Murray went so far as to state that the use of isolated/synthetic vitamins
amounts to the practice of “chemistry,” wherein the use of whole-food
supplements translates into the practice of biochemistry. Whole foods are
alive with enzyme activity, while isolated vitamins are not living
substances in the least. Vitamins do not resemble foods, but they resemble
parts of foods.
It is the rest of the food complex – the other parts – in which proponents of whole foods are interested. Retired USDA botanist, James Duke,PhD, author of The Green Pharmacy, agrees: “Vitamins and phytochemicals are better taken in their evolutionary context – as they occur in plants – not isolated and out of context.” Although it is true that isolated vitamin supplementation “works,” we must define the word “work.”
Certainly, experiments have shown the efficacy of vitamins against
symptomatology, but some experts claim that this is a matter of practicing
pharmacology, not nutrition. Nutrition relates to nourishment by foods, not
isolated chemicals. Whole foods work biochemically and harmoniously, while
isolated vitamins always run the risk of creating biochemical imbalances.
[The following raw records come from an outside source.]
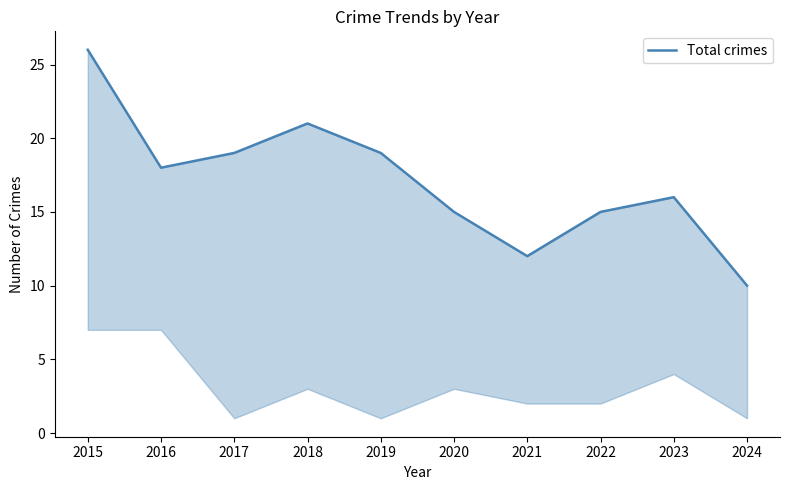

At which category does the chart reach its minimum across all series?

2024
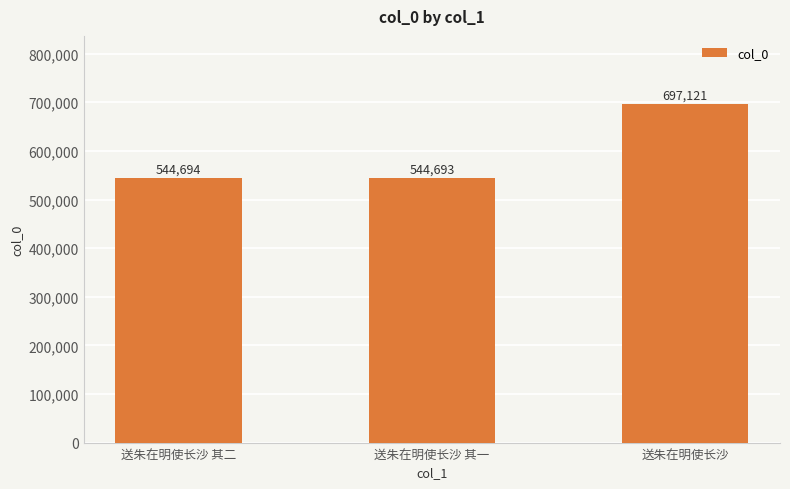

Does the chart contain stacked bars?

No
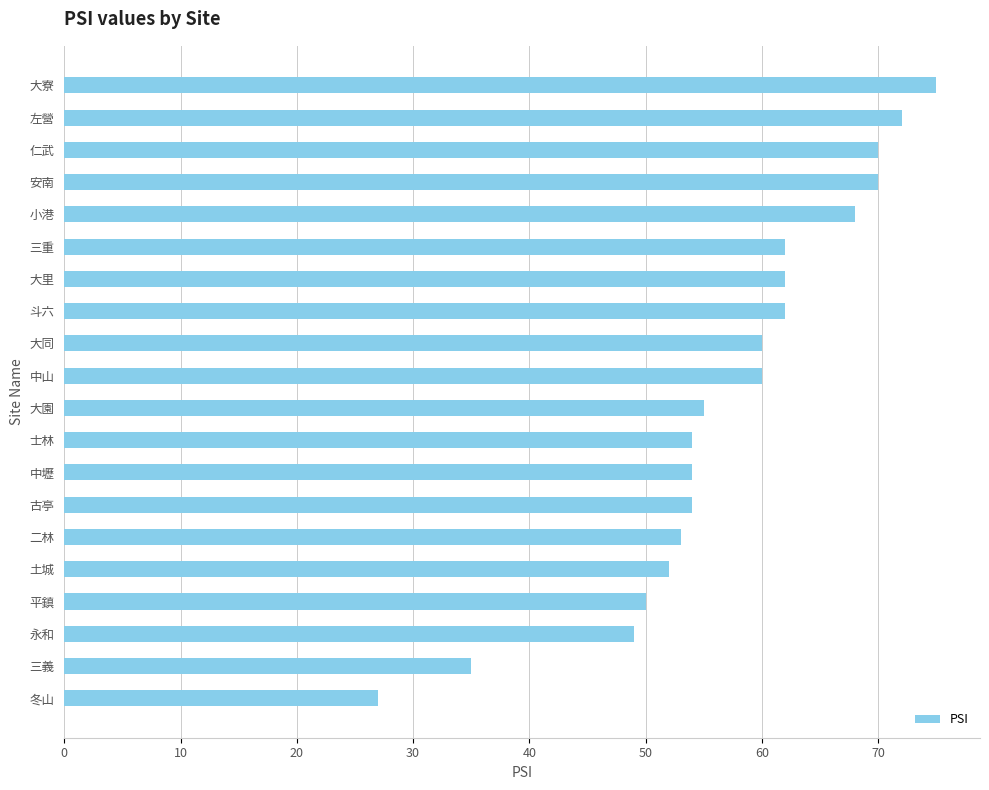

Count the number of data series in this chart.

1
When speaking of minerals, there is the added risk of toxicity, as minerals
must enjoy a biochemical balance to promote health. Zinc; copper; iron;
calcium; magnesium; phosphorus; and other minerals are easily upset and
offset by an improper ratio of minerals in the body. Taking isolated
minerals and mineral toddies, even in a multivitamin/mineral supplement, is
a biochemical risk. Too much magnesium or phosphorus may imbalance calcium; too much copper may imbalance vitamin C; zinc; manganese; molybdenum; vitamin B6; and iron; too much zinc can lead to copper deficiency, and so on. Because nutrients in foods are balanced within the food complex, the risk of toxicity is very low.
Conversely, trying to balance the body’s biochemistry with mineral and
vitamin supplements is very difficult because of the dynamic complexity of
the human organism; the daily diet; exposure to environmental poisons;
stress factors; genetics, etc. If my patient needs minerals, I use a
whole-food complex supplement containing a multitude of plant foods known to be mineral-rich, and also include synergistic vitamins; amino acids; trace
mineral activators; and enzymes. I have found that nature’s design is a
safer choice due its inherent intelligence in providing a variety of
nutrients, synergists and low dosages. When using whole-food supplements,
doctors must realize a paradigm shift and the need to stop regarding foods
as chemicals. We have to give up the reductionist line of thinking and grasp
the holistic perspective, understanding that the “more is better” attitude
does not apply to food; vitamins; minerals; or amino acids. The quality of
the food complex becomes more important than the quantity of individual
vitamins, minerals or amino acids.
As with all supplements, buyer beware. If you don’t read and understand
what’s on a supplement label, then you may be contradicting yourself to your
patients. The truth is that many companies tout their products as whole
foods when they’re offering mixtures of foods along with isolates. And some
so-called “whole-food” supplements are not grown in soil, under natural,
traditional farming conditions. The way to tell the difference is rather
simple: A whole food is just that – a food like a carrot, beet, celery or
potato flour, for instance. Isolates are stated on the label by their
chemical names, such as vitamin A palmitate; mixed tocopherols; ascorbic
acid; pyridoxine; niacin; niacinamide; etc.